MATERIAL SUPPLIED START

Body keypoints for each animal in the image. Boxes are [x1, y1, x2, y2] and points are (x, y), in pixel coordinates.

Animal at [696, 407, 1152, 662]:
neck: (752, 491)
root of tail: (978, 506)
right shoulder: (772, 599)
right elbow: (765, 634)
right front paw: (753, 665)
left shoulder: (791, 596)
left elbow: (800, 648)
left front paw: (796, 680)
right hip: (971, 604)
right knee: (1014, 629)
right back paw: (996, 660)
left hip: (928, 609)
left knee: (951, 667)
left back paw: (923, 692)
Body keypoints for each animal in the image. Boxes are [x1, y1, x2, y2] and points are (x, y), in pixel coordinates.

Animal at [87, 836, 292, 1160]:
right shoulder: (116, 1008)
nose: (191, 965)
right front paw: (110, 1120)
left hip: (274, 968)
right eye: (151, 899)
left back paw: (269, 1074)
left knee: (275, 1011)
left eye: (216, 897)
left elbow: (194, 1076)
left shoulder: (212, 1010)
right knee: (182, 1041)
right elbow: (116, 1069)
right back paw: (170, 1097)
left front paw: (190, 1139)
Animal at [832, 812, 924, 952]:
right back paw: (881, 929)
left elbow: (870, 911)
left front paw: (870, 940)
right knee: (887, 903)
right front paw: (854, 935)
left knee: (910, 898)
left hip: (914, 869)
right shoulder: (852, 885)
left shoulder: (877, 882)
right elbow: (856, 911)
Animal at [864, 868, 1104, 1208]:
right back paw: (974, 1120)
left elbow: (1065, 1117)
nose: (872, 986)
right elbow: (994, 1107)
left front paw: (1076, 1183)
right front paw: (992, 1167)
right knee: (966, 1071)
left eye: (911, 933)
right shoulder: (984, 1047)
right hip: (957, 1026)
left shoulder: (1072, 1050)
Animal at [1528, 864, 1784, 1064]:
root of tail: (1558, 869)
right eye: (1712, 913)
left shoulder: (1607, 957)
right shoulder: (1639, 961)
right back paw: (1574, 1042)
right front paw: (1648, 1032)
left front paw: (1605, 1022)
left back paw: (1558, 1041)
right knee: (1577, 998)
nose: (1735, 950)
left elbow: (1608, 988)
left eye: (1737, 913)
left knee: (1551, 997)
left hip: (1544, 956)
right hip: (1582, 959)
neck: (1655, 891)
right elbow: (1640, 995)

MATERIAL SUPPLIED END

# EXERCISE
Faithfully copy every entry, leaving nothing out.

# TASK ANSWER
Body keypoints for each animal in the image. Boxes are [x1, y1, x2, y2] and points are (x, y), in pixel coordinates.

Animal at [696, 407, 1152, 662]:
neck: (752, 491)
root of tail: (978, 506)
right shoulder: (772, 599)
right elbow: (765, 634)
right front paw: (753, 665)
left shoulder: (791, 596)
left elbow: (800, 648)
left front paw: (796, 680)
right hip: (971, 604)
right knee: (1014, 629)
right back paw: (996, 660)
left hip: (928, 609)
left knee: (951, 667)
left back paw: (923, 692)
Body keypoints for each animal in the image. Boxes are [x1, y1, x2, y2] and points are (x, y), in pixel coordinates.

Animal at [87, 836, 292, 1160]:
right shoulder: (116, 1008)
nose: (191, 965)
right front paw: (110, 1120)
left hip: (274, 968)
right eye: (151, 899)
left back paw: (269, 1074)
left knee: (275, 1011)
left eye: (216, 897)
left elbow: (194, 1076)
left shoulder: (212, 1010)
right knee: (182, 1041)
right elbow: (116, 1069)
right back paw: (170, 1097)
left front paw: (190, 1139)
Animal at [832, 812, 924, 952]:
right back paw: (881, 929)
left elbow: (870, 911)
left front paw: (870, 940)
right knee: (887, 903)
right front paw: (854, 935)
left knee: (910, 898)
left hip: (914, 869)
right shoulder: (852, 885)
left shoulder: (877, 882)
right elbow: (856, 911)
Animal at [864, 868, 1104, 1208]:
right back paw: (974, 1120)
left elbow: (1065, 1117)
nose: (872, 986)
right elbow: (994, 1107)
left front paw: (1076, 1183)
right front paw: (992, 1167)
right knee: (966, 1071)
left eye: (911, 933)
right shoulder: (984, 1047)
right hip: (957, 1026)
left shoulder: (1072, 1050)
Animal at [1528, 864, 1784, 1064]:
root of tail: (1558, 869)
right eye: (1712, 913)
left shoulder: (1607, 957)
right shoulder: (1639, 961)
right back paw: (1574, 1042)
right front paw: (1648, 1032)
left front paw: (1605, 1022)
left back paw: (1558, 1041)
right knee: (1577, 998)
nose: (1735, 950)
left elbow: (1608, 988)
left eye: (1737, 913)
left knee: (1551, 997)
left hip: (1544, 956)
right hip: (1582, 959)
neck: (1655, 891)
right elbow: (1640, 995)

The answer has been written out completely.